[TO-DO ITEM] Lines with the word "none" are the answer; copy each of them from the data below.

[Structured diff data]
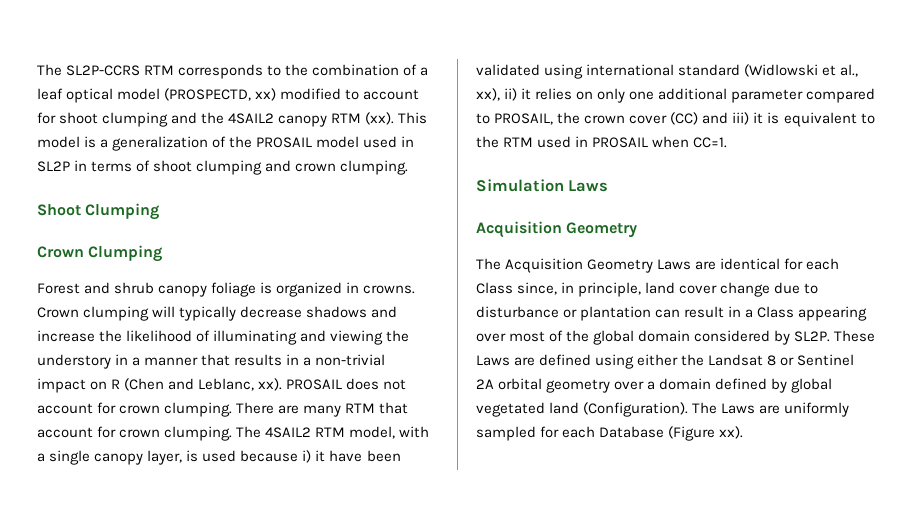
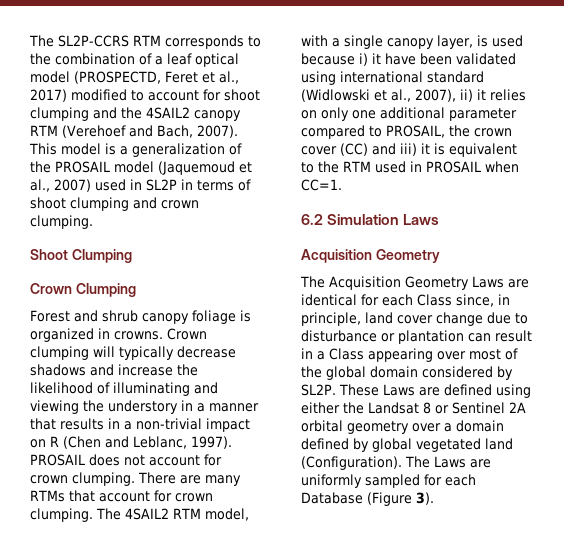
[255,88,277,101] xx) -> [165,71,239,84] [30,89,67,102] Feret et al., 2017)
[365,112,395,125] (xx). -> [61,125,238,138] (Verehoef and Bach, 2007).
(360, 142) none -> [158,161,252,175] [30,179,91,192] (Jaquemoud et al., 2007)
[258,378,283,391] xx). -> [191,436,232,449] 1997).
[345,403,376,413] RTM -> [30,490,65,502] RTMs
[476,88,500,101] xx), -> [415,89,456,102] 2007),
(728, 142) none -> [301,214,323,225] 6.2
[719,426,744,439] xx). -> [415,492,434,505] 3).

[WRITTEN RESPONSE]
(360, 142) none -> [158,161,252,175] [30,179,91,192] (Jaquemoud et al., 2007)
(728, 142) none -> [301,214,323,225] 6.2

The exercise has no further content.